No one is generalizing here anyway. People who actually measure wait times at the parks for a living, collecting and analyzing data, have written extensively on the negative impact on FP+ on standby waits. Like with math and everything. This isn’t a debatable subject, it’s demonstrable with hard facts. I loved it from a selfish standpoint because I knew how to work it, but if you didn’t? Oof.
More than that, even the people for whom this broken system worked (the minority of guests who are parks obsessives on the internet, aka me and half the people on these boards), it didn’t work 100% of the time. No matter how many rolling FPs you can get in a day, eventually you’re going to end up in a standby line at some point, being held while 30 people in the FP+ queue get waved through. It contributed to the mad rush at rope drop because people in the know understood there was a very small window to get headliners in before standby waits built to untenable lengths. Local APs and offsite guests, even onsite guests on shorter trips, basically couldn’t ride FoP or Slinky Dog except at rope drop or park close in standby. Not to mention leading up to the closures, even if you knew all the tricks, refreshing was getting harder and harder to do, because of increased crowds competing for FPs, and methods getting publicized. Folks who go regularly had been talking about that for a while before the closures, even.
The system as it was just was not working except for a small minority of people, and was growing untenable even for them, and that’s not a great way to run a theme park resort.

Records shown:
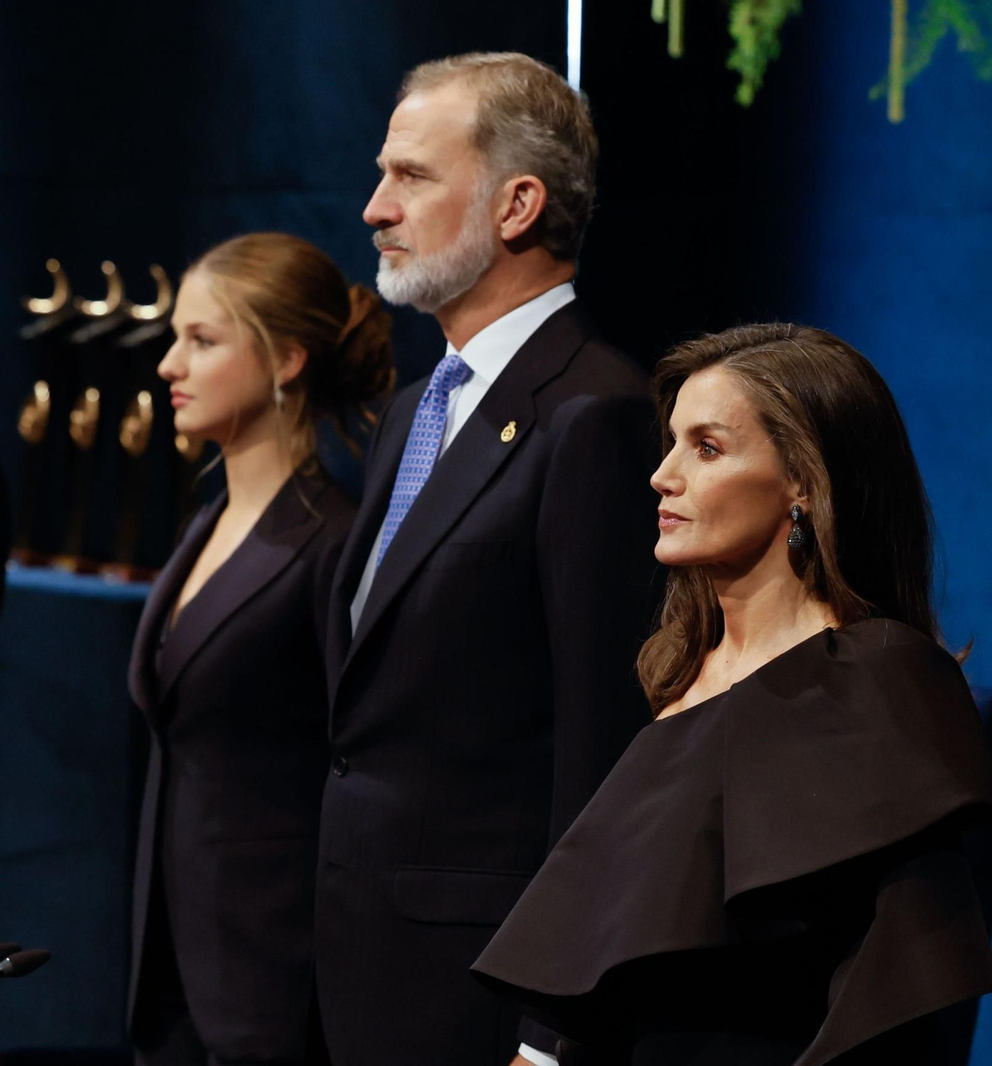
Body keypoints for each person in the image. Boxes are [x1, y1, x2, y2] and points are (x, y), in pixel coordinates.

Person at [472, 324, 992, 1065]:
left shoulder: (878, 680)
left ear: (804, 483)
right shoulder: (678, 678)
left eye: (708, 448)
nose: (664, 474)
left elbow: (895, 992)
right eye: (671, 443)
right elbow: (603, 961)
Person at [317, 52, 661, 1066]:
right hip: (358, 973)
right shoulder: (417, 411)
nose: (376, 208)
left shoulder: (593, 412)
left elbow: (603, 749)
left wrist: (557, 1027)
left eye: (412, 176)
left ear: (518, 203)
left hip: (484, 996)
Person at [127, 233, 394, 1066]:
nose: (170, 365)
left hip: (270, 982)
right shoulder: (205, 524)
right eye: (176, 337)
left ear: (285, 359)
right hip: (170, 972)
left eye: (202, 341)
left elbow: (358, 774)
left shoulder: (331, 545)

Problem details:
Return, word for word, the part of the FastPass+ post that opens with the words containing "The system as" and closes with "theme park resort.".

Task solution:
The system as it was just was not working except for a small minority of people, and was growing untenable even for them, and that’s not a great way to run a theme park resort.